A client will invest a certain amount of money into the VCT, and can claim that amount back on his tax bill at 30 per cent. This means that if a client invests £20,000 in a VCT, he will get £6,000 of that back that he can offset against his tax.

This will only work up to that amount he has paid in tax to start with, so if he has only paid tax of £6,000 that year, he cannot claim more than £6,000 through the VCT.

The investor has to hold the investment for five years, and you access it by buying shares in a new issue, while cashing in by selling the shares.

Clearly this does not work with people who pay no tax as they will not get any benefit, and for high-net worth taxpayers who are paying 40 per cent, there will be a 10 percentage point disparity.

But understandably this tax incentive is incredibly popular, not least because of changes to the pension allowance rules brought in a few years ago.

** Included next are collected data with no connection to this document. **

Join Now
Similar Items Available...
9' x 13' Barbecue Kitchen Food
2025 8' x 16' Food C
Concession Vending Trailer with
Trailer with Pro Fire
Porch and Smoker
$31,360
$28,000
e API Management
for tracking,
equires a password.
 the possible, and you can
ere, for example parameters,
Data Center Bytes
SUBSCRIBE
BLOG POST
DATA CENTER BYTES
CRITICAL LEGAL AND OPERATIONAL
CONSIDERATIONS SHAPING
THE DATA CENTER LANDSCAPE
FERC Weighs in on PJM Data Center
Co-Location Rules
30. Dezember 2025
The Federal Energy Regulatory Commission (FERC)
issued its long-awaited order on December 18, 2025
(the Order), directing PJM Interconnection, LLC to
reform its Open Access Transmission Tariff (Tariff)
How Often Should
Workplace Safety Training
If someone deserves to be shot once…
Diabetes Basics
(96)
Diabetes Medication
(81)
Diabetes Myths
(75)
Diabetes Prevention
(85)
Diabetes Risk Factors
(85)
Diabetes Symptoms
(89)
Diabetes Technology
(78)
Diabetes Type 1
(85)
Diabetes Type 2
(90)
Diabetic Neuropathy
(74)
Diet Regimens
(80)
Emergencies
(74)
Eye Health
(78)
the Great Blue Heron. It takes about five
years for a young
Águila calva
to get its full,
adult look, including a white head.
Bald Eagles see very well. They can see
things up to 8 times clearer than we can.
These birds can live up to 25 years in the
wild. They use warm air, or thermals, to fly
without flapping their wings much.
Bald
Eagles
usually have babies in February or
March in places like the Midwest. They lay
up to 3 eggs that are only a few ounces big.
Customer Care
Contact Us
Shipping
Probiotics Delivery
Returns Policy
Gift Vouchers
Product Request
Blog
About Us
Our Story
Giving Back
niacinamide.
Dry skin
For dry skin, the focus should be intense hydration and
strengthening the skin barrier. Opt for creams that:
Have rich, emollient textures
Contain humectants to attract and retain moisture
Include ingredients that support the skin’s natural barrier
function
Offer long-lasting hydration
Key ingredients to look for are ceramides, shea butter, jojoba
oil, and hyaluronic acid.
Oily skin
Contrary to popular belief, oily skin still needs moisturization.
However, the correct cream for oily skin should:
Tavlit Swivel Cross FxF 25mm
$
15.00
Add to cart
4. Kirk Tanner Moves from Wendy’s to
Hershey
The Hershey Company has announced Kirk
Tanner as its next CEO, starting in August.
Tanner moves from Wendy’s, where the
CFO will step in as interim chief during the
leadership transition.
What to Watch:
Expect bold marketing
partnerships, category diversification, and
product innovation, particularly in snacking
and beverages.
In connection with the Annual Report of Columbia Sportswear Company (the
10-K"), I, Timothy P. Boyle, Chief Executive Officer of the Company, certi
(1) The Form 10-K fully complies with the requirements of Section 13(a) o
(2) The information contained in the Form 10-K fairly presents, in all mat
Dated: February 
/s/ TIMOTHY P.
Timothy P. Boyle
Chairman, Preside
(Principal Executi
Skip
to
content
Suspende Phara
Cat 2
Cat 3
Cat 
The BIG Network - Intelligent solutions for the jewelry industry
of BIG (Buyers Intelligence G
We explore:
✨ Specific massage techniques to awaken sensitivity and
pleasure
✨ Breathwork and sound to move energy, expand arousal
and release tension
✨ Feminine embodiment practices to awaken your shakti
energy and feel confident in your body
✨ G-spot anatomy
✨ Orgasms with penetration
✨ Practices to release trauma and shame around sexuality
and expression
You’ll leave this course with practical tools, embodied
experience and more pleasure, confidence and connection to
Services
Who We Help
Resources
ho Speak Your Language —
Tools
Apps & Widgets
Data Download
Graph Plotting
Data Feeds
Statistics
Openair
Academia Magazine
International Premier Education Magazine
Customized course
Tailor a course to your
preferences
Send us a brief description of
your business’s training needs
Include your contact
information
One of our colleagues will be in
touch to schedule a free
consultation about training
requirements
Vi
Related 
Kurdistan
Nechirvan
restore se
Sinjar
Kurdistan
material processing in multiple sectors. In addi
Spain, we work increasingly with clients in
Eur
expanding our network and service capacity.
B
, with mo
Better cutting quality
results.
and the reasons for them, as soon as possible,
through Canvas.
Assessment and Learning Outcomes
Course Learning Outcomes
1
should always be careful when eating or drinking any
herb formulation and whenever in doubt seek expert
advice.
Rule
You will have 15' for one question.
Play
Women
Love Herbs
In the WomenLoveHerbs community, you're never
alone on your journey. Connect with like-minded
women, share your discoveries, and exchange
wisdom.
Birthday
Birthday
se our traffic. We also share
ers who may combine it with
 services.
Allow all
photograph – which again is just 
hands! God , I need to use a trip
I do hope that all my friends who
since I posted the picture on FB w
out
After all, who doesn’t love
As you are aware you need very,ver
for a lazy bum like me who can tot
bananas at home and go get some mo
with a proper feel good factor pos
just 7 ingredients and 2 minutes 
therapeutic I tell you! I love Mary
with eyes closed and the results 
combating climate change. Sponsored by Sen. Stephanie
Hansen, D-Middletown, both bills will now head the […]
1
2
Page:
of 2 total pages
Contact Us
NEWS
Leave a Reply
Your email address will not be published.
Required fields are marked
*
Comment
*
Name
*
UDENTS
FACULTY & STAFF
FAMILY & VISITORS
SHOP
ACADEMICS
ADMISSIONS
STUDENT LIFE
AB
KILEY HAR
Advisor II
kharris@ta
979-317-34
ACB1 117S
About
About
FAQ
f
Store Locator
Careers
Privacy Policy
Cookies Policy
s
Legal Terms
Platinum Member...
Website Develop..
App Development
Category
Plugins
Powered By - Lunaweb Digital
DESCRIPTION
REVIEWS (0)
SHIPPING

Andy Gadd, head of research at Lighthouse Group, says: “You used to be able to put £255,000 in a pension [each year]. They’ve reduced it to £40,000, and for some high-net worth people you can only put £10,000 into a pension.”

Most advisers opt to invest their clients in an EIS fund rather than a single company. It is worth thinking whether to invest in a specialist fund.John Glencross

The other problem is that it is very easy to go over the allowances, in which case you would get fined by HM Revenue & Customs, and to pay that fine, you cannot resort to taking your money out of your pension.

Mr Gadd says: “VCTs are the next best area they could consider investing in. But it’s high risk, so don’t let the tax tail wag the investment dog. 

“The very generous tax relief where you get 30 per cent income tax relief isn’t the reason you should buy a VCT. Where’s it going to invest the money?”

EIS

This is another, more risky way of mitigating tax, and work on similar principles to VCTs in that the government is trying to encourage investment into early stage companies.

Investors can invest as much as £1m a year into a qualifying company, for which they receive 30 per cent income tax relief. Once held beyond three years, the investment gains are free of capital gains tax and exempt from inheritance tax as well.